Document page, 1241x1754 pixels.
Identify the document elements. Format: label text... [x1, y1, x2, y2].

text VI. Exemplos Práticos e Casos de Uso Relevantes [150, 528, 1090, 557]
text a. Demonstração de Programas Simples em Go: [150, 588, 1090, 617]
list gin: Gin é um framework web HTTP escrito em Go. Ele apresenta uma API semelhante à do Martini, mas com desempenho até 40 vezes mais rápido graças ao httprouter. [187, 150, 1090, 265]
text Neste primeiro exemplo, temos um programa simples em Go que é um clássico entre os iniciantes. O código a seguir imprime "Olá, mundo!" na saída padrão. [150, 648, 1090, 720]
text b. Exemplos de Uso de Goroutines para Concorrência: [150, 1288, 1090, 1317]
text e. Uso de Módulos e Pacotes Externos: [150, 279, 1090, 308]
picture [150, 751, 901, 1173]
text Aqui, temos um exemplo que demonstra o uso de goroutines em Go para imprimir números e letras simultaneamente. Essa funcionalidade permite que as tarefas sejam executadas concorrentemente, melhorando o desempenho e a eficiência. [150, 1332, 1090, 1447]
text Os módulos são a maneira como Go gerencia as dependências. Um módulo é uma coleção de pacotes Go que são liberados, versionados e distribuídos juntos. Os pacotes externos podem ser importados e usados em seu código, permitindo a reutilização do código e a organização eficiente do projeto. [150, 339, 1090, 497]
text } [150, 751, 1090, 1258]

...

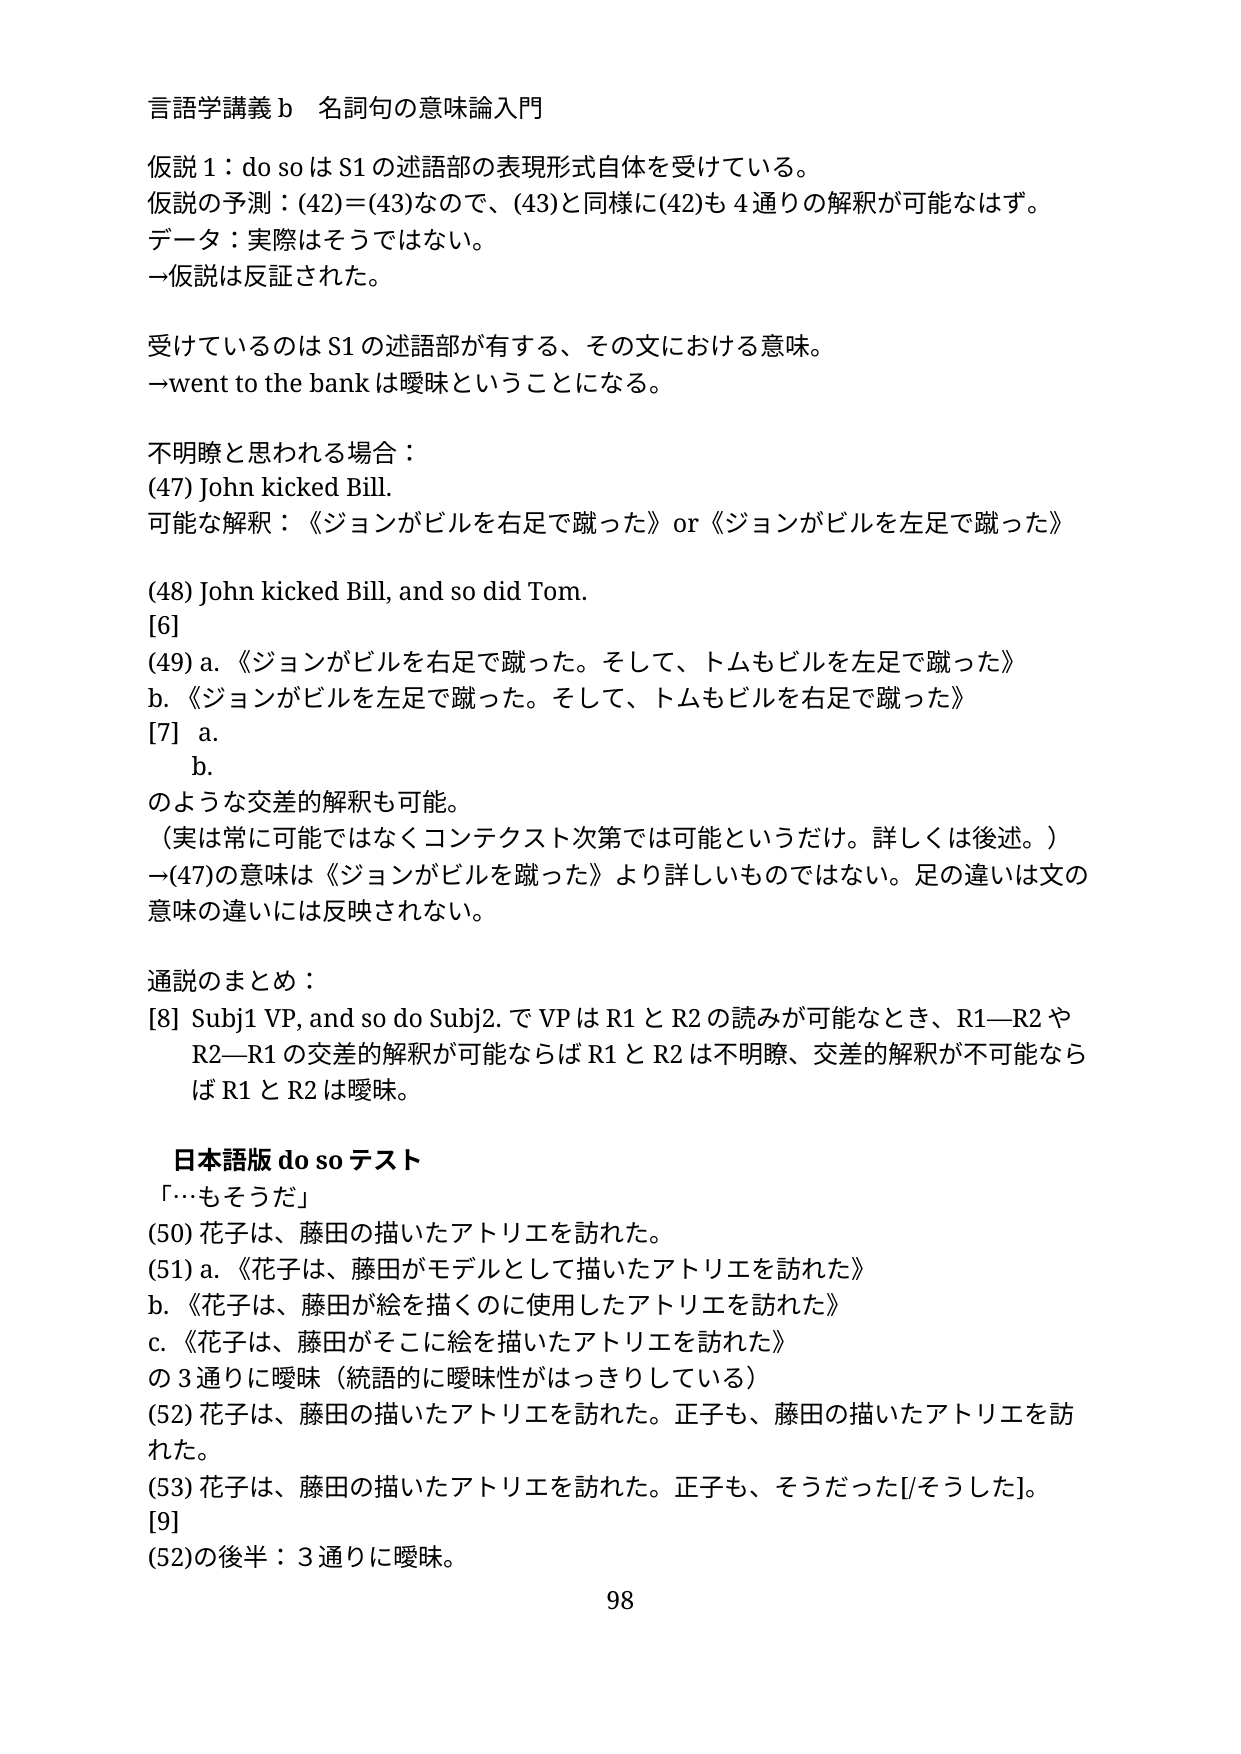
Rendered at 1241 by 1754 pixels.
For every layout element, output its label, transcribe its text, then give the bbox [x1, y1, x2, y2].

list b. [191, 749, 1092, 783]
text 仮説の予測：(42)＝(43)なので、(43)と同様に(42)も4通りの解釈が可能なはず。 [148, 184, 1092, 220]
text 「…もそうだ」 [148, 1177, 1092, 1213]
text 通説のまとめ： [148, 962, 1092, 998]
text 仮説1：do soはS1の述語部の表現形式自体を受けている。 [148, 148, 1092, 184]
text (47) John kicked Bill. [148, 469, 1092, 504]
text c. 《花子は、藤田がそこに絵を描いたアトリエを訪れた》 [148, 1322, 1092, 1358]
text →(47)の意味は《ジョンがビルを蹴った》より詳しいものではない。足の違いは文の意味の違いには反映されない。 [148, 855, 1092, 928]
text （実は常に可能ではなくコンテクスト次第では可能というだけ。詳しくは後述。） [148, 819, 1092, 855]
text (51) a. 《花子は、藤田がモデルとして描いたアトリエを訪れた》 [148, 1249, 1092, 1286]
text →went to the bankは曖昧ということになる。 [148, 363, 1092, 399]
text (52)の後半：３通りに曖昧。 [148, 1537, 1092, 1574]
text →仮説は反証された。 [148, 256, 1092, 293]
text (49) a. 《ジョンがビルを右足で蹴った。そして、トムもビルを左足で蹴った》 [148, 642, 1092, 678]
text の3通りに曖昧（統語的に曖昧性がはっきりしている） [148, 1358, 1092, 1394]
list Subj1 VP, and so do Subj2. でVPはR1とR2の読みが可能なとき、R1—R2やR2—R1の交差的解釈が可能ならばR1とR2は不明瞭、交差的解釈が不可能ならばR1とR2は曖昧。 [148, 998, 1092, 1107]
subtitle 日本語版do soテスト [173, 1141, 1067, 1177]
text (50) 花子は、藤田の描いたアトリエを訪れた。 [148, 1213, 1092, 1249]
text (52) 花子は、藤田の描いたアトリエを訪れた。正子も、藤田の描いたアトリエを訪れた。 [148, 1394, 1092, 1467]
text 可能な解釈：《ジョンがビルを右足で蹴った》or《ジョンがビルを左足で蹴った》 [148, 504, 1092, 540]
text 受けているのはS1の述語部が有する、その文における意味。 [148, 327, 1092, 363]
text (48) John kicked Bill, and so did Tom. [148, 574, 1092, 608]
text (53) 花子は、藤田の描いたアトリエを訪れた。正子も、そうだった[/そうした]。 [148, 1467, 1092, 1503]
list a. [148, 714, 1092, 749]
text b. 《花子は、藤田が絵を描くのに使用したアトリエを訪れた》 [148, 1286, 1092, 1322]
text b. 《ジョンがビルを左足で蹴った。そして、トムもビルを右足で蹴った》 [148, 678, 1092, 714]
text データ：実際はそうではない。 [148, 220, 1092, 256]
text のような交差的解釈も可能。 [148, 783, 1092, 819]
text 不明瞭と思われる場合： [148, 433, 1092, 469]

---

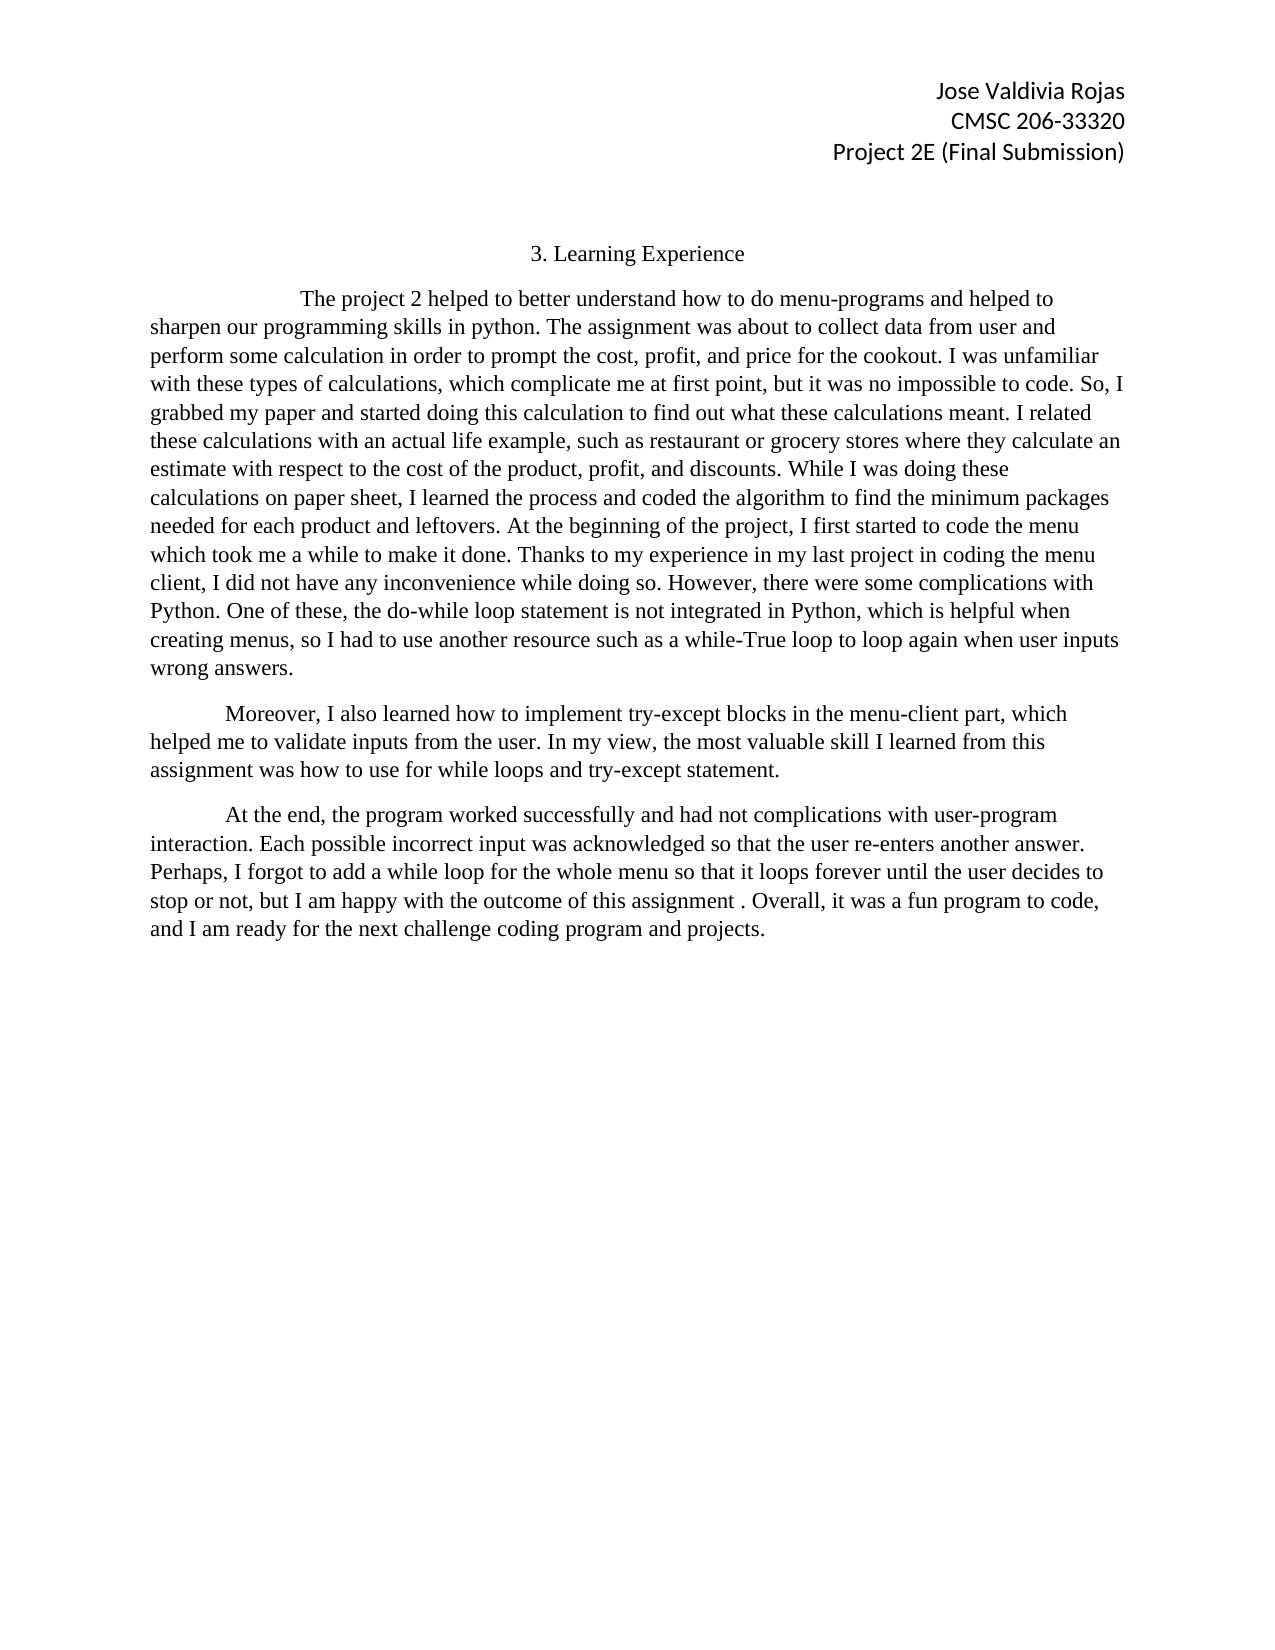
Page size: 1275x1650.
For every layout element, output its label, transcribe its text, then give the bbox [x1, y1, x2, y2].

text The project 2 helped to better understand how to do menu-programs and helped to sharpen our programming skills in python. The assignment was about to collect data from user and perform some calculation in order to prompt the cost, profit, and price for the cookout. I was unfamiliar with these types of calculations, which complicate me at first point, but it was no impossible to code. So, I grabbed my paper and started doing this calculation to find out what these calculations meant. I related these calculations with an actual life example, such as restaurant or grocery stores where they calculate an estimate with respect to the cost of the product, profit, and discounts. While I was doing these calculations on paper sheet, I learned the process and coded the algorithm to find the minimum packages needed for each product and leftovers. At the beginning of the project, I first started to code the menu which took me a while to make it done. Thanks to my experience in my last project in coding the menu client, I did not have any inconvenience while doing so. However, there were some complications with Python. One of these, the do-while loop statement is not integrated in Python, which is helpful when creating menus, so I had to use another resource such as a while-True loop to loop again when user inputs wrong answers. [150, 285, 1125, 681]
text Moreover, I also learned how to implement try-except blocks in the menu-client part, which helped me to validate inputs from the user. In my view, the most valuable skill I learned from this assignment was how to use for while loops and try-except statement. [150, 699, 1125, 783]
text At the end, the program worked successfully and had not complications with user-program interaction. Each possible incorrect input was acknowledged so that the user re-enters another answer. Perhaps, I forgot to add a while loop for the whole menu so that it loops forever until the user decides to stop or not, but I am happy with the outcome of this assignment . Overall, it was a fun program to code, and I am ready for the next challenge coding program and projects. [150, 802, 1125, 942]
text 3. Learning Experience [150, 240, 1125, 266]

_THE PROBLEM_
Whenever the word "Exemplos" shows up in a line above, copy that line.

_ANSWER TO THE PROBLEM_
text VI. Exemplos Práticos e Casos de Uso Relevantes [150, 528, 1090, 557]
text b. Exemplos de Uso de Goroutines para Concorrência: [150, 1288, 1090, 1317]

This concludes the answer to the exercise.